# EXERCISE TASK:
Set out the listing lines as a Markdown table with the columns Row and Line, starting at the line that contains "Rendered at 1654 by 1241 pixels." and ending at the line that contains "text_box [264, 768, 297, 795]". Number each row and leave out blank lines.

# SUPPLIED DATA:
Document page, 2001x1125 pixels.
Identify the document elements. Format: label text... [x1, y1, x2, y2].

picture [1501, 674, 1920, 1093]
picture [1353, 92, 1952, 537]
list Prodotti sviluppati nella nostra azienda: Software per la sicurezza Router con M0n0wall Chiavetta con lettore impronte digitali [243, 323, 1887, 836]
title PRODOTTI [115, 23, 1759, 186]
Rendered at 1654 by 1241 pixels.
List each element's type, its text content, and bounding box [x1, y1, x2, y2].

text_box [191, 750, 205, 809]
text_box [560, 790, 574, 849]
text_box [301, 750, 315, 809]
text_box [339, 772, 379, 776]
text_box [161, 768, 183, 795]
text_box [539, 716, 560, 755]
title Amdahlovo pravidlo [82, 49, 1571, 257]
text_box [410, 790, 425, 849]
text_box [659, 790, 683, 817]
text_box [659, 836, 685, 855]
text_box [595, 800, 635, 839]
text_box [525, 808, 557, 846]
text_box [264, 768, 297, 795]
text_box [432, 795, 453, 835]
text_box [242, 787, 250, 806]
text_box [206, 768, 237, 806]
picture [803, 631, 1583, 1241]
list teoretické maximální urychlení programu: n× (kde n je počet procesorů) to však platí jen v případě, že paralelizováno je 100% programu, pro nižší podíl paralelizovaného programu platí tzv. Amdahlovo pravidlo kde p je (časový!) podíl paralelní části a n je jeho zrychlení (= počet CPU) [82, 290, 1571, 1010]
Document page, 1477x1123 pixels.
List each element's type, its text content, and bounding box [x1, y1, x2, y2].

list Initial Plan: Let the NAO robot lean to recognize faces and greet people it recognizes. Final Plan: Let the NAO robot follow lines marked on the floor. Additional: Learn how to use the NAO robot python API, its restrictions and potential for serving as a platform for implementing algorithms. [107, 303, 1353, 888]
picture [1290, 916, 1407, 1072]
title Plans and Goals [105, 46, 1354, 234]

# SOLUTION TO THIS PROBLEM:
| Row | Line |
|---|---|
| 1 | Rendered at 1654 by 1241 pixels. |
| 2 | List each element's type, its text content, and bounding box [x1, y1, x2, y2]. |
| 3 | text_box [191, 750, 205, 809] |
| 4 | text_box [560, 790, 574, 849] |
| 5 | text_box [301, 750, 315, 809] |
| 6 | text_box [339, 772, 379, 776] |
| 7 | text_box [161, 768, 183, 795] |
| 8 | text_box [539, 716, 560, 755] |
| 9 | title Amdahlovo pravidlo [82, 49, 1571, 257] |
| 10 | text_box [410, 790, 425, 849] |
| 11 | text_box [659, 790, 683, 817] |
| 12 | text_box [659, 836, 685, 855] |
| 13 | text_box [595, 800, 635, 839] |
| 14 | text_box [525, 808, 557, 846] |
| 15 | text_box [264, 768, 297, 795] |